*** Opening of Excerpted records ***

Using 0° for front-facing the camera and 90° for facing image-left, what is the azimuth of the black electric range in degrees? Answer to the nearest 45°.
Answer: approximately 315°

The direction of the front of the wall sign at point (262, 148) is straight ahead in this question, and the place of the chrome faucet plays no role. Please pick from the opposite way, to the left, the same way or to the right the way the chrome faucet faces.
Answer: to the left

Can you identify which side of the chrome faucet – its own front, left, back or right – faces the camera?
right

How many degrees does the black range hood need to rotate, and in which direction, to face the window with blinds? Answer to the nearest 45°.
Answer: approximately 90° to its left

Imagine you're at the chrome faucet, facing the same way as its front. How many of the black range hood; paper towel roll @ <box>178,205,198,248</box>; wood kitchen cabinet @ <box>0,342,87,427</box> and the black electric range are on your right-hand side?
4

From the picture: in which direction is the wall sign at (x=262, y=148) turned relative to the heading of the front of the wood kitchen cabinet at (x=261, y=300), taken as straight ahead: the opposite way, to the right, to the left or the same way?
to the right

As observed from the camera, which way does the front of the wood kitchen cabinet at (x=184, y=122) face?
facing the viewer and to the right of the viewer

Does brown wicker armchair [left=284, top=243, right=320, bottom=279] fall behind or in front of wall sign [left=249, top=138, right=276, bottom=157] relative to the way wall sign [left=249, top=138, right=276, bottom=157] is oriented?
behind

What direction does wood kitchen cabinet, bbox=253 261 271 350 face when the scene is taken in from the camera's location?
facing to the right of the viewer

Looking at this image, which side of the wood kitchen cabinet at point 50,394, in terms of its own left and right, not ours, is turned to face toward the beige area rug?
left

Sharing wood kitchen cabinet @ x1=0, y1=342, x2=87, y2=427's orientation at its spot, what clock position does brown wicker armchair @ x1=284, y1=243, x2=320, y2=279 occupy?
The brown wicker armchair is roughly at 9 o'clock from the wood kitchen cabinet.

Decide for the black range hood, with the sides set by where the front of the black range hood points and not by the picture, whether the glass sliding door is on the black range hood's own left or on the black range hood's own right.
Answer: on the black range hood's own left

*** Close of Excerpted records ***
*** Opening of Excerpted records ***

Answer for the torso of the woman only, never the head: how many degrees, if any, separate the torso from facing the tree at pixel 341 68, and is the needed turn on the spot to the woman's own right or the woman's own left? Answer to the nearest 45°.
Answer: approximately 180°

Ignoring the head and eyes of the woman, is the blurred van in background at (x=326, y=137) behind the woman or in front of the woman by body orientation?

*** Close of Excerpted records ***

■ Problem description
Put the lines of the material between the line holding "Using 0° for" and the line holding "Answer: approximately 315°", inclusive, into a Markdown table with the columns Row and Line, skipping any blank lines. Number each row in the Row column.

■ Finished task
| Row | Line |
|---|---|
| 1 | Using 0° for front-facing the camera and 90° for facing image-left, what is the azimuth of the black electric range in degrees? Answer to the nearest 45°. |
| 2 | Answer: approximately 315° |